Sandor mantiene una relación de confianza con Duncan y Sancho. Los tres forman una cadena de mando basada en oficio, no en linaje. La desaparición de Bel, cuyo casco conserva tres marcas curvas, le demuestra que la mecánica no basta por sí sola. Aun así, no abandona el método. En Lutecia, cada nudo bien hecho es una afirmación contra una ciudad que pretende borrar las diferencias entre voz, eco y cuerpo. Su participación en el sellado final lo convierte en uno de los nombres que Clea lleva en silencio rumbo a Umbral.

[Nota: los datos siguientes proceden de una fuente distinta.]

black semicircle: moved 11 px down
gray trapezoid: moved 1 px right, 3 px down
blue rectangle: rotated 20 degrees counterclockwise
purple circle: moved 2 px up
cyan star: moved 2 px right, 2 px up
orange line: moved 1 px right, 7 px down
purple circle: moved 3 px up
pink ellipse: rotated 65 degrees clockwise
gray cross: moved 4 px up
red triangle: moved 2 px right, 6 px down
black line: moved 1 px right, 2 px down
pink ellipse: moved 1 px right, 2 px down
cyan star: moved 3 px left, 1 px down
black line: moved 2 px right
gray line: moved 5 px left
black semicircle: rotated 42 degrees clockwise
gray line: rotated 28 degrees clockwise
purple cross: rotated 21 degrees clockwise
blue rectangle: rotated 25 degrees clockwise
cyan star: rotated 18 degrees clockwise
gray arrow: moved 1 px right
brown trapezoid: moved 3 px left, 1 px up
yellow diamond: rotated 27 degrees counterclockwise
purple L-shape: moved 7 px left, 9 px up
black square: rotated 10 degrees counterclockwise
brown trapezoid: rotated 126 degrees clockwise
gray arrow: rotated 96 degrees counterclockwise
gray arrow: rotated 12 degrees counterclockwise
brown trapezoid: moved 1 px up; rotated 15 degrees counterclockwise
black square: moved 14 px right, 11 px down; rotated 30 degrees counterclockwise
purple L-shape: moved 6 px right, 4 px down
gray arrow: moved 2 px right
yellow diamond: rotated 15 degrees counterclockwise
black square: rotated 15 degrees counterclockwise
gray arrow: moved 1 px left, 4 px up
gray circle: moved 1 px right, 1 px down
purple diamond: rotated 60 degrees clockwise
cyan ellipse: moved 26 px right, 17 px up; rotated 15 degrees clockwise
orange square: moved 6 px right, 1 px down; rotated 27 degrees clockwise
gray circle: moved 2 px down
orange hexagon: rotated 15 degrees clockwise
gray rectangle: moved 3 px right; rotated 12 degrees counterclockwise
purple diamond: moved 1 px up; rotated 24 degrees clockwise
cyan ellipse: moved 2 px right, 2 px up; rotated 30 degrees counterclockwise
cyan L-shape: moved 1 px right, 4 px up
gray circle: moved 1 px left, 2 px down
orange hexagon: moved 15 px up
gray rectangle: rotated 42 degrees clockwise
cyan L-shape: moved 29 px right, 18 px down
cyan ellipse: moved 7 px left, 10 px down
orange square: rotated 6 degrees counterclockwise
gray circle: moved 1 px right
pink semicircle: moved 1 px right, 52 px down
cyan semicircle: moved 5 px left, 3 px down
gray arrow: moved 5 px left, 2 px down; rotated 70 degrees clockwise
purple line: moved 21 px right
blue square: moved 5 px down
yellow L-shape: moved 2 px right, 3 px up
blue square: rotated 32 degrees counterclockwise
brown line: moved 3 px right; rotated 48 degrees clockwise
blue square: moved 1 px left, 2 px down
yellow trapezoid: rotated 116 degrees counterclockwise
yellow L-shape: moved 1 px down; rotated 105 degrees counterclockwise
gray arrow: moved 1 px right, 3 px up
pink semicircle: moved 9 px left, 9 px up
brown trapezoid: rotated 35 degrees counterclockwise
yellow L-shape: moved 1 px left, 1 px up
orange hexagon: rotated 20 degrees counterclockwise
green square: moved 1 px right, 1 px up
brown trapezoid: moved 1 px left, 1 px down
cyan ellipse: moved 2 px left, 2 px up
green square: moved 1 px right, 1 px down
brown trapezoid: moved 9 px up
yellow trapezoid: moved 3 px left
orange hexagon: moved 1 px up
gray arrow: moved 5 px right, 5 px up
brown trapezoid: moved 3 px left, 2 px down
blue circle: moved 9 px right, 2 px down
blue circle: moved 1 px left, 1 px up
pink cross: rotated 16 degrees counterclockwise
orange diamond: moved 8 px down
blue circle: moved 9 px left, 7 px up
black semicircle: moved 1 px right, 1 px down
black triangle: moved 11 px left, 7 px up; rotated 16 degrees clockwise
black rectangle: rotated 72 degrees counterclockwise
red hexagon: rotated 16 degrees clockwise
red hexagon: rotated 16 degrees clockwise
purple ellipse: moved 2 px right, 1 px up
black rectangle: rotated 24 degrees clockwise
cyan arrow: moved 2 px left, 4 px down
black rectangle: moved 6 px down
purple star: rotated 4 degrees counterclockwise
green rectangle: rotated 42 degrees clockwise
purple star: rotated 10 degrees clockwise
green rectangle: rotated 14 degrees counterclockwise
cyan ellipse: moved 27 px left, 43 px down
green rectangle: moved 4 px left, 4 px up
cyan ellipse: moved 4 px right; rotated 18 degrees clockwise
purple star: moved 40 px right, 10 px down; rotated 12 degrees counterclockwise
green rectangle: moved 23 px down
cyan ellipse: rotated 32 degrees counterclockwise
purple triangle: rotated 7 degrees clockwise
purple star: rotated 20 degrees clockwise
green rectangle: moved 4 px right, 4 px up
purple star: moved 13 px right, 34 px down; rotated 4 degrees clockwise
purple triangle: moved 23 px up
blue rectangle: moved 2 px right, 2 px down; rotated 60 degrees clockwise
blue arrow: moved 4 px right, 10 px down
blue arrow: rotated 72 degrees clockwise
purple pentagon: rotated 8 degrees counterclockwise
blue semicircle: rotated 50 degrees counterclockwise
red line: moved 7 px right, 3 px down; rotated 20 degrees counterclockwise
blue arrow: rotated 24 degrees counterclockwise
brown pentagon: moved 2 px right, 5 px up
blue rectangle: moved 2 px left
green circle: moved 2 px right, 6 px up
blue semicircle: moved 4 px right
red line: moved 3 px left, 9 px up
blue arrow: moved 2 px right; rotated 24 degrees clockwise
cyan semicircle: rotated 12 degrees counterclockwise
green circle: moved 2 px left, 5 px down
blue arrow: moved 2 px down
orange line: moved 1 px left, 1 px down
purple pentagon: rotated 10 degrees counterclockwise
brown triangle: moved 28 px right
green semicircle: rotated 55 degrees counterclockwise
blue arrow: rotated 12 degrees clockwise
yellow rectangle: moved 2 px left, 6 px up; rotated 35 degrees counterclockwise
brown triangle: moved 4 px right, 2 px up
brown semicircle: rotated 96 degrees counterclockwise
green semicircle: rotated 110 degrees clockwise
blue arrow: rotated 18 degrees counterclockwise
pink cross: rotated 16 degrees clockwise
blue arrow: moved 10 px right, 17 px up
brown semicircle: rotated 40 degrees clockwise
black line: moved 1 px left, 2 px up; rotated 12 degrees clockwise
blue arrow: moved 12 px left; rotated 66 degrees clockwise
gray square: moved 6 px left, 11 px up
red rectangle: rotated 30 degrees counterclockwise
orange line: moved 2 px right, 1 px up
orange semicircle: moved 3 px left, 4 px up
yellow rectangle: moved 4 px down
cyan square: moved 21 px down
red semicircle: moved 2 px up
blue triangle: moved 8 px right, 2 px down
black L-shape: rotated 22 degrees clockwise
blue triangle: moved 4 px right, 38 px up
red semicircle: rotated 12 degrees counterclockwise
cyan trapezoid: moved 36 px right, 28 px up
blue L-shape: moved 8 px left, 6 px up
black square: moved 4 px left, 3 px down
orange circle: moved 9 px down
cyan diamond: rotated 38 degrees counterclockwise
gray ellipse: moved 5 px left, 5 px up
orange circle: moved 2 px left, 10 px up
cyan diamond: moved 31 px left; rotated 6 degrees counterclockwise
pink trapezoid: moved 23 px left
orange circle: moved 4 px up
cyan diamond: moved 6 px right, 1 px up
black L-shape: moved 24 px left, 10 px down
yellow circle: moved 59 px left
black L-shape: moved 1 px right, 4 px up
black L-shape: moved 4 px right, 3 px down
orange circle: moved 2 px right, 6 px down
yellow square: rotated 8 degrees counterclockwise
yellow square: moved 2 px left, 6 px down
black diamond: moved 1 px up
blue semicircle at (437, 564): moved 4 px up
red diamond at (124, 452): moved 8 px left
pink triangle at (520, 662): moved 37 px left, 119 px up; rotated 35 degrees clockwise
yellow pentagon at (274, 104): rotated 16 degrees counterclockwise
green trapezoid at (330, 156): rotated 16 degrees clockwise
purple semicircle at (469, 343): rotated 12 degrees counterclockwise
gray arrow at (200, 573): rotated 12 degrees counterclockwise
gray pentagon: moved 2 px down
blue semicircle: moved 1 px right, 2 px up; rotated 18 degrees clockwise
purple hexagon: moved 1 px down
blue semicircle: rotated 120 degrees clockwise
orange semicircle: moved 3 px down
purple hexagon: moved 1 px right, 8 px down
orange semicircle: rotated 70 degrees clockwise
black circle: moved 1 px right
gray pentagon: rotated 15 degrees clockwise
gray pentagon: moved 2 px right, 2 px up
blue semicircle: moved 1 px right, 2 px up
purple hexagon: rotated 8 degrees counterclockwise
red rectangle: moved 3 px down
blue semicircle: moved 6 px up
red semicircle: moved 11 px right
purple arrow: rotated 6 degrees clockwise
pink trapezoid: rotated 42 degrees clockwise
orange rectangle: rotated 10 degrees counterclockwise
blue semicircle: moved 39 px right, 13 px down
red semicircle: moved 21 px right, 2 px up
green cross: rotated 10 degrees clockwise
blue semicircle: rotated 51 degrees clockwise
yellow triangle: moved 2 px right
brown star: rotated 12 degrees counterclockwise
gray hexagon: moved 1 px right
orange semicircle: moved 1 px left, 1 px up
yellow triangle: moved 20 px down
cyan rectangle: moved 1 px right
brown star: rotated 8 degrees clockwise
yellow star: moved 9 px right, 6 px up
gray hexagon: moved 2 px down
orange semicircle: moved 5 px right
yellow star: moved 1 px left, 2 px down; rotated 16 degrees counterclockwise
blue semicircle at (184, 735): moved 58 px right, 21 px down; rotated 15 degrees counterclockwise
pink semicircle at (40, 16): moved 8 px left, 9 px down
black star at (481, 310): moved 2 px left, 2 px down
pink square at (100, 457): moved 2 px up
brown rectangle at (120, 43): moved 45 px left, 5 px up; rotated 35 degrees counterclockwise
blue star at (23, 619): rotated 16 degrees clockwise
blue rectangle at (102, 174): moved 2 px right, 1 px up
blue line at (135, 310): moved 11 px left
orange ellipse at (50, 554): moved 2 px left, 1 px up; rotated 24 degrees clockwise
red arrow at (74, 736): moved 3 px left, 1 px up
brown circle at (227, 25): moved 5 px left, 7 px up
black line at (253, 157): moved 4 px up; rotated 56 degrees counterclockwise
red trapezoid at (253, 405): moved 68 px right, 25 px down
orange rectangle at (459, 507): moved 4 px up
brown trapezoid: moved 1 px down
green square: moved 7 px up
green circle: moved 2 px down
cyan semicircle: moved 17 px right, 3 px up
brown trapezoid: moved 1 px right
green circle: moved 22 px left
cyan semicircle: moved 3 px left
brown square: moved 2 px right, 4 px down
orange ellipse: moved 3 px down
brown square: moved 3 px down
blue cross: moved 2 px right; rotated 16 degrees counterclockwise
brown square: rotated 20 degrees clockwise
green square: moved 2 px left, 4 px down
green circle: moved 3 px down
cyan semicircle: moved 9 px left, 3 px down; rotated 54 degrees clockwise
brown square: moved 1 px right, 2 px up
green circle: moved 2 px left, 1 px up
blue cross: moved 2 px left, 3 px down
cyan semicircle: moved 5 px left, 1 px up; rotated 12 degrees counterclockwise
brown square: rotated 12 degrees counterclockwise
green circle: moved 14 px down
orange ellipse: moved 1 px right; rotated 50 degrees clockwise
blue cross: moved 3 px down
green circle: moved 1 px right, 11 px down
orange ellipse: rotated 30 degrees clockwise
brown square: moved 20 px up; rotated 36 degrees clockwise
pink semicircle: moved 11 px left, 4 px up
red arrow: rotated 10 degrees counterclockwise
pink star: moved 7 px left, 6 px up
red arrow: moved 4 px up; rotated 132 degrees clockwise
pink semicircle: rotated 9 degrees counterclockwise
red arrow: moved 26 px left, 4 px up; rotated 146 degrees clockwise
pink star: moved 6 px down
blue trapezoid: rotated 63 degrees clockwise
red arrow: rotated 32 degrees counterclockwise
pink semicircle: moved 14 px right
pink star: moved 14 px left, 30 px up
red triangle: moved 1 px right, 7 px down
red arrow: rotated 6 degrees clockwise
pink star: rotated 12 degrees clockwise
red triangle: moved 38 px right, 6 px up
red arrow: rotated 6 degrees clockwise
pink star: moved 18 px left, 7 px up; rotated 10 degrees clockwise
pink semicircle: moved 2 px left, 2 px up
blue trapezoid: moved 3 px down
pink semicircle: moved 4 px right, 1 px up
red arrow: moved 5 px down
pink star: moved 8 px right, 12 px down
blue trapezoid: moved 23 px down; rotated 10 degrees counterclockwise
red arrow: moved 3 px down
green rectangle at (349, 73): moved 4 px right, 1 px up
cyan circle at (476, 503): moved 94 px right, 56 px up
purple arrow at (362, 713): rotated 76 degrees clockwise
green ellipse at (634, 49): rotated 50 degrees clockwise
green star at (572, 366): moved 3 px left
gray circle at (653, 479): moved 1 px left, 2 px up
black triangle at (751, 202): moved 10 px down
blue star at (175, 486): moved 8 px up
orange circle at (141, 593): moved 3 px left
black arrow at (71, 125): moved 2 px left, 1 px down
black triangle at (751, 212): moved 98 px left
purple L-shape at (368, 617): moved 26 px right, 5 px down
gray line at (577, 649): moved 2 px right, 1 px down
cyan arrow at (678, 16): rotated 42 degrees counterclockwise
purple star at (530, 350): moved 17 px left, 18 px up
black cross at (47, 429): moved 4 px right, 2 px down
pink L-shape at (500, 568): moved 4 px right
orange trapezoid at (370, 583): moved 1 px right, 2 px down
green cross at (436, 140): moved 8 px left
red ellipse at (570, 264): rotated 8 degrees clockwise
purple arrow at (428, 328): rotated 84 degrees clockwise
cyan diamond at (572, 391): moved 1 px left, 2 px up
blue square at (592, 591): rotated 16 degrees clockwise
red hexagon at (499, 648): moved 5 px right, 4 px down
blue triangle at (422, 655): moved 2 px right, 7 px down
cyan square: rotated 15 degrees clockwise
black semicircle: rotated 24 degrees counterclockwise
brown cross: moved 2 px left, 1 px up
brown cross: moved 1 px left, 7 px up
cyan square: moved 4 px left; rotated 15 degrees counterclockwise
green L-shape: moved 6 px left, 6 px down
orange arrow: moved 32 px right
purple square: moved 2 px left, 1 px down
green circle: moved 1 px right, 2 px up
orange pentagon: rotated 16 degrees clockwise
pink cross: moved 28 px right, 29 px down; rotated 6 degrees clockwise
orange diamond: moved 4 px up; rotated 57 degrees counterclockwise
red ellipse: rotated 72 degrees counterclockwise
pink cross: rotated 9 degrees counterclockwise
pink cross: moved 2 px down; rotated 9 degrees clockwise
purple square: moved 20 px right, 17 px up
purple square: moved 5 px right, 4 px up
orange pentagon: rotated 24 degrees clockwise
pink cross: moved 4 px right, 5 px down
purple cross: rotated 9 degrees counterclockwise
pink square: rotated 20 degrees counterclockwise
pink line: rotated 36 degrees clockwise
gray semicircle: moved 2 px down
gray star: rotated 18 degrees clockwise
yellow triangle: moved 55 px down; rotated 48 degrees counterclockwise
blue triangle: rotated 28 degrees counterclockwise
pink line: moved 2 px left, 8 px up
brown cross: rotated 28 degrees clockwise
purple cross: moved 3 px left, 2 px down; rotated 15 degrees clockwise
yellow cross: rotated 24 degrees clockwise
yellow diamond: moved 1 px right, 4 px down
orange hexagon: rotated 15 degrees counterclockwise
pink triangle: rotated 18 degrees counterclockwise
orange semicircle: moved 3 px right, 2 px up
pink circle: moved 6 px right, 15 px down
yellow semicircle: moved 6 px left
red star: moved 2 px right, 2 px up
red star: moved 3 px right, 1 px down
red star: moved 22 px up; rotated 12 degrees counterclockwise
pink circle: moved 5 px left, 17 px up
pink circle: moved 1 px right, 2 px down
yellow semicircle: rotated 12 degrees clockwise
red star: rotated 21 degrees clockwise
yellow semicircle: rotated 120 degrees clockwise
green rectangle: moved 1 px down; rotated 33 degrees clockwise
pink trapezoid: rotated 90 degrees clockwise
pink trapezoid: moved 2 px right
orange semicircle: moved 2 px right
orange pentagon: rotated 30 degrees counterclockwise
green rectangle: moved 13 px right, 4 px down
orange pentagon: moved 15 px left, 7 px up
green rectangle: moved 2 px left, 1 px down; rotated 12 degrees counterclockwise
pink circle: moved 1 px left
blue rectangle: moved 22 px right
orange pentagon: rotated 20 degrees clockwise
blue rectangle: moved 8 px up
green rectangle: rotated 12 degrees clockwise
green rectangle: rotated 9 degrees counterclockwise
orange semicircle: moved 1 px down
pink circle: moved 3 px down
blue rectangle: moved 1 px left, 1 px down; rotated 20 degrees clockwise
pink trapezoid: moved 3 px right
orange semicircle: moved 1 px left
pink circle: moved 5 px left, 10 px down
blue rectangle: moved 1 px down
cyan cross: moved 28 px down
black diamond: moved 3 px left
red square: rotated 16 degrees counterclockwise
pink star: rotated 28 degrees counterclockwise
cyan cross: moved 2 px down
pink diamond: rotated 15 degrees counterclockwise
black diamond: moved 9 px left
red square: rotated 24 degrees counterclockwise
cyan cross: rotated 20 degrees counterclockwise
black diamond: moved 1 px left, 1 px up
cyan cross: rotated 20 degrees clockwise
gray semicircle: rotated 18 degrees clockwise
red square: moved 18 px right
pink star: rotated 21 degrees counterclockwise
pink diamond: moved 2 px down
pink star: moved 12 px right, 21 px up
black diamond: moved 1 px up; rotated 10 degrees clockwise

Apariciones y relaciones canónicas
La tarjeta de Sandor pertenece a la serie Llama y Ceniza. Su contenido procede de Ceniza de Dragón, Corazón de Dragón, Ojos de Dragón y Alas de Dragón. La cronología principal se sitúa en el año 6033 tras la caída de la Primera Ciudad.
Las visiones de Clea, las afirmaciones de Temis y Mefisto, las supersticiones sobre la ceniza y las interpretaciones de los alquimistas deben conservarse como perspectivas del canon cuando el texto no las confirma como hechos objetivos. Del mismo modo, las entidades de Lutecia no deben recibir una identidad definitiva más allá de lo mostrado: imitan, aprenden, cuentan y observan, pero su naturaleza completa permanece abierta.
Las conexiones con La Senda de las Estrellas y La Guerra de los Mil Tronos solo deben ampliarse mediante relaciones expresamente establecidas por las novelas. Este artículo está concebido como referencia de lore para lectores y creadores de contenido, no como autorización para introducir personajes, poderes, lugares o genealogías ajenos al material canónico.